* **Work order**: Tell how many lines below include the word "CIRCLE". Only the number should appear.

[Stored data]
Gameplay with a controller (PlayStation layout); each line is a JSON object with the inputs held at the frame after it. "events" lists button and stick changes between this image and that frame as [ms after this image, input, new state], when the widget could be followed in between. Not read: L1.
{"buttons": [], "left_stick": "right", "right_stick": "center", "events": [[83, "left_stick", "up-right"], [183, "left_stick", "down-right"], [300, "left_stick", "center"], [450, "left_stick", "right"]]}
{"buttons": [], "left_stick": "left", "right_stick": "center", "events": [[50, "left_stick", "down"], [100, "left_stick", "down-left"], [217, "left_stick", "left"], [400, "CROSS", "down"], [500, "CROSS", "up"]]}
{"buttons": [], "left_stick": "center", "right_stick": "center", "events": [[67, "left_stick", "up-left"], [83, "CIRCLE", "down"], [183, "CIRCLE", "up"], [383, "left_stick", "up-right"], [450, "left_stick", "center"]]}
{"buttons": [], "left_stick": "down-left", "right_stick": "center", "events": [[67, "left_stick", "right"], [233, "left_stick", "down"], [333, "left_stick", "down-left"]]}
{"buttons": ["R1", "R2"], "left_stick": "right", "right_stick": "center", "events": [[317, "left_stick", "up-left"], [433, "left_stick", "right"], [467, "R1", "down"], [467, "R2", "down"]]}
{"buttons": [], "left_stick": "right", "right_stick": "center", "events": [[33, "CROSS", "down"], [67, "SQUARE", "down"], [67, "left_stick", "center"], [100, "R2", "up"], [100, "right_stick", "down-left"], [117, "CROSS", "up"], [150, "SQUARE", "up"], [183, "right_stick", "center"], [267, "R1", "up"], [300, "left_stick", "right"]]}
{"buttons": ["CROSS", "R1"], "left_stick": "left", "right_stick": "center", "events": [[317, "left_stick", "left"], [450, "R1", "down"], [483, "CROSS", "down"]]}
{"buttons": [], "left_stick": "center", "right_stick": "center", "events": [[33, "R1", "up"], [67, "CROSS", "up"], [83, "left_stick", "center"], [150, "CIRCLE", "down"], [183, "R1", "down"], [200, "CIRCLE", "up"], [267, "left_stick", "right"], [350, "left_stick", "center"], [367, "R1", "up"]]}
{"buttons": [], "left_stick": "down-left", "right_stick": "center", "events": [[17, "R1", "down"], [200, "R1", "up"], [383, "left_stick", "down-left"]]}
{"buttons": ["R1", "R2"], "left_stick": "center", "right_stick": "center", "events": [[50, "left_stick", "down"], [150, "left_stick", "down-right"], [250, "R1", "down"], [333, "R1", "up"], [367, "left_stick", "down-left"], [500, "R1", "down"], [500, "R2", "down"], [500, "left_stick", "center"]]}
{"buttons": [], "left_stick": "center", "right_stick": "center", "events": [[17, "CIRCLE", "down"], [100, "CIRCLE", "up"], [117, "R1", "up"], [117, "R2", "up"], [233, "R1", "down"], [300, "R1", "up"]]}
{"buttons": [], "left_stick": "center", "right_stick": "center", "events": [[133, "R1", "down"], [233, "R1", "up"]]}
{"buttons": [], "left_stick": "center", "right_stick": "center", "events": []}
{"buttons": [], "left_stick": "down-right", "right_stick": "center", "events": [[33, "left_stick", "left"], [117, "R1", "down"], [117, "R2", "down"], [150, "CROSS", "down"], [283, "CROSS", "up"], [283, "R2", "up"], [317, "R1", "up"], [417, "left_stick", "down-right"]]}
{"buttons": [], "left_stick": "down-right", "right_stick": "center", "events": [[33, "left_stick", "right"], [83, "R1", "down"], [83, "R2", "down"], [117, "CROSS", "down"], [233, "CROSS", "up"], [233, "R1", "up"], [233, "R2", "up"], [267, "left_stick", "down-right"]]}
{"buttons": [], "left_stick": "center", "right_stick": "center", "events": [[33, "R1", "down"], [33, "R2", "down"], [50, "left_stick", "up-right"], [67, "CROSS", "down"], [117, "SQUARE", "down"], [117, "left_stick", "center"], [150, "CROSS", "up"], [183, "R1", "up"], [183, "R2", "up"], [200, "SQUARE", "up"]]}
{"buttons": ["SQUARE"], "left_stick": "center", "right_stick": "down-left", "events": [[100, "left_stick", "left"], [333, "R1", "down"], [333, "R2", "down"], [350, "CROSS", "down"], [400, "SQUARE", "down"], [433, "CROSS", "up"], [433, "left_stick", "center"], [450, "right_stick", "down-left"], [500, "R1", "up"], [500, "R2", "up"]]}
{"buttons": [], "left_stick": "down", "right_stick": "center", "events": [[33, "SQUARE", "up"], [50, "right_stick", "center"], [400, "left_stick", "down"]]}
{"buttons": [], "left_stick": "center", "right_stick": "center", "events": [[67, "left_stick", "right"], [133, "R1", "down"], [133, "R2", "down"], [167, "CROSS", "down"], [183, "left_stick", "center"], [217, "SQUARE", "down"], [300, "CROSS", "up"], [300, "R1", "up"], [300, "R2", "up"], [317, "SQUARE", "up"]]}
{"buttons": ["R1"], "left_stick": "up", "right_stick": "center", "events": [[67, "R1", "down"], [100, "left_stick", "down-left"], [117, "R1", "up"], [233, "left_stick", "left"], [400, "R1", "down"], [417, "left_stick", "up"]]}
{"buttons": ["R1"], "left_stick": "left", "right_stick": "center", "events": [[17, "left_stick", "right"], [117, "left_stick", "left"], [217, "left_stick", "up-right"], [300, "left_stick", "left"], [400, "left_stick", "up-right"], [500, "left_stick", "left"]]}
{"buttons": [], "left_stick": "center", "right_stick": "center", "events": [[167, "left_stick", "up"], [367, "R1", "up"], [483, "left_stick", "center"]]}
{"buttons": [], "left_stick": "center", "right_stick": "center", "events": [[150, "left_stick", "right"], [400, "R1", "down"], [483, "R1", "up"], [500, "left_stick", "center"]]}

* **Exercise response**: 3